Sedert 1948 is 7 april Wereldgezondheidsdag: een dag waarop wereldwijd een belangrijk onderwerp qua gezondheid wordt benadrukt. Dit jaar is de rol van verplegenden en verloskundigen het centrale thema. Wat een timing!
De dagelijkse applaus-op-het-balkon-sessies, de witte vlaggen en dank-je-wel-spandoeken tonen hoe mensen in de straat de plaats van verplegenden inschatten. Zij staan bij uitstek symbool voor zij die met hun handen werken en de maatschappij recht houden: verplegenden en verzorgenden, huisvuilophalers, ambulanciers, pakjesbezorgers,…
Hopelijk duurt corona lang genoeg om het maatschappelijk denken en de hierbij horende waardering aan te passen aan de werkelijke ‘werkende’ realiteit. Een meritocratie die niet gebaseerd is op merites voor de aandeelhouders maar merites voor de maatschappij. Zou dat niet fantastisch zijn?

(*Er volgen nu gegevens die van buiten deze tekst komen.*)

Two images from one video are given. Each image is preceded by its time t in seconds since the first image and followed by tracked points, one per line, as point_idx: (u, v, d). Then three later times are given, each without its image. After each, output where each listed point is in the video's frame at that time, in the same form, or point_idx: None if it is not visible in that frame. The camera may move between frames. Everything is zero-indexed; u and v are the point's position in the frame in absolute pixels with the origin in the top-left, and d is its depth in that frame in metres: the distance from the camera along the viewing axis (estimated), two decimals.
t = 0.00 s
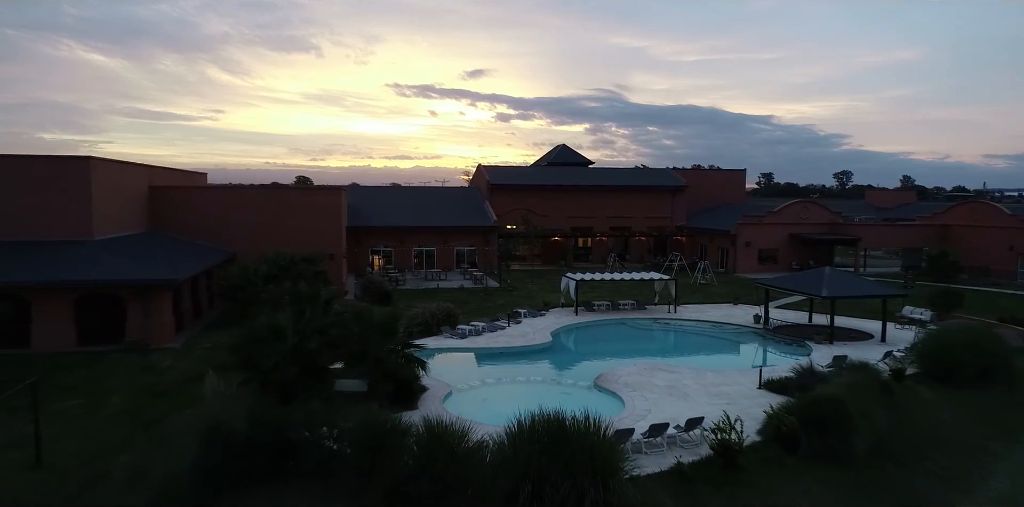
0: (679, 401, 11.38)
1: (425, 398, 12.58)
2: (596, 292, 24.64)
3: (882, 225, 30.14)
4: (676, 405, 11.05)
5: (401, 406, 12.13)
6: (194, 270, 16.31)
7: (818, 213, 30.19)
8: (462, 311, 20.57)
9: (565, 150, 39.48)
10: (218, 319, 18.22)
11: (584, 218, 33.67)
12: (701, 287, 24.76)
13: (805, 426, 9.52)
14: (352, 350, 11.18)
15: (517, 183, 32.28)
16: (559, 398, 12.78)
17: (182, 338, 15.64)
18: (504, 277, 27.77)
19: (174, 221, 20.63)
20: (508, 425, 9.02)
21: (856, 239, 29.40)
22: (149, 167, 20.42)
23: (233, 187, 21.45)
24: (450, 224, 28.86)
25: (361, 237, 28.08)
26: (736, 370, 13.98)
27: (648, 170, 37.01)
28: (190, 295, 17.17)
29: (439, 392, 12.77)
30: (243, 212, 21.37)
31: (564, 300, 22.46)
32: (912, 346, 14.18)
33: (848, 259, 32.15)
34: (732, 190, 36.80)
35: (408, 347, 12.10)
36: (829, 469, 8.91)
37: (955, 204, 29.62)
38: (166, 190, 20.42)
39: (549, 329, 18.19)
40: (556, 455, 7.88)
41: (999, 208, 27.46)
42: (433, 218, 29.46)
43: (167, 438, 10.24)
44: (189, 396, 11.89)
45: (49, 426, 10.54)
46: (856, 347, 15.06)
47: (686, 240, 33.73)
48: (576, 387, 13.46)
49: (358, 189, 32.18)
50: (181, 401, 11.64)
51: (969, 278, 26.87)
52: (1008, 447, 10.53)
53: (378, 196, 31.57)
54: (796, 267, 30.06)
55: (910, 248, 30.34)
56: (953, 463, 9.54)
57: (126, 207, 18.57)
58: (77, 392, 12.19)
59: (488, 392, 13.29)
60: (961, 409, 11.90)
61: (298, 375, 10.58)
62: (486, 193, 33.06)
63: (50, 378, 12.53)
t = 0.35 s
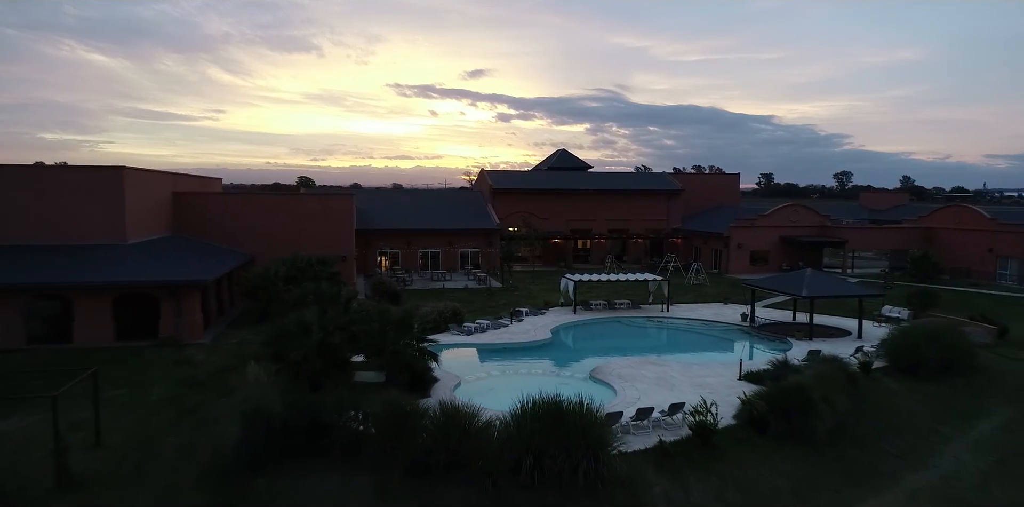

Mijn kinderen en kleinkinderen vertrouw ik liever toe aan een warme kleuterjuf of onderwijzer dan aan een succesvol bankier. Dit soort redenering, dit soort waardering,… waar de waarde van mensen niet wordt uitgedrukt in centen en cijfers, maar in maatschappelijke verdiensten, daar wil ik het over hebben.
In een operatiekwartier bijvoorbeeld is de poetsvrouw/man van dienst minstens even belangrijk voor een steriele, cleane omgeving als pakweg de hartchirurg. Maar de pluimen – en het allergrootste deel van de centen – gaan naar de chirurg.
Studies onderzoeken welke hartchirurgen – in het algemeen: welke teamleiders – door hun medewerkers op handen worden gedragen? Welke leidinggevenden weten hun team, waar ze dagelijks mee samen werken, te motiveren tot grootse prestaties? Juist ja, zij die met respect ook de ‘kuisvrouw’ bedanken én erkenning geven voor het belangrijke werk dat zij doet. Ik weet het, het is wat simpel geformuleerd, maar daar komt het wel op neer.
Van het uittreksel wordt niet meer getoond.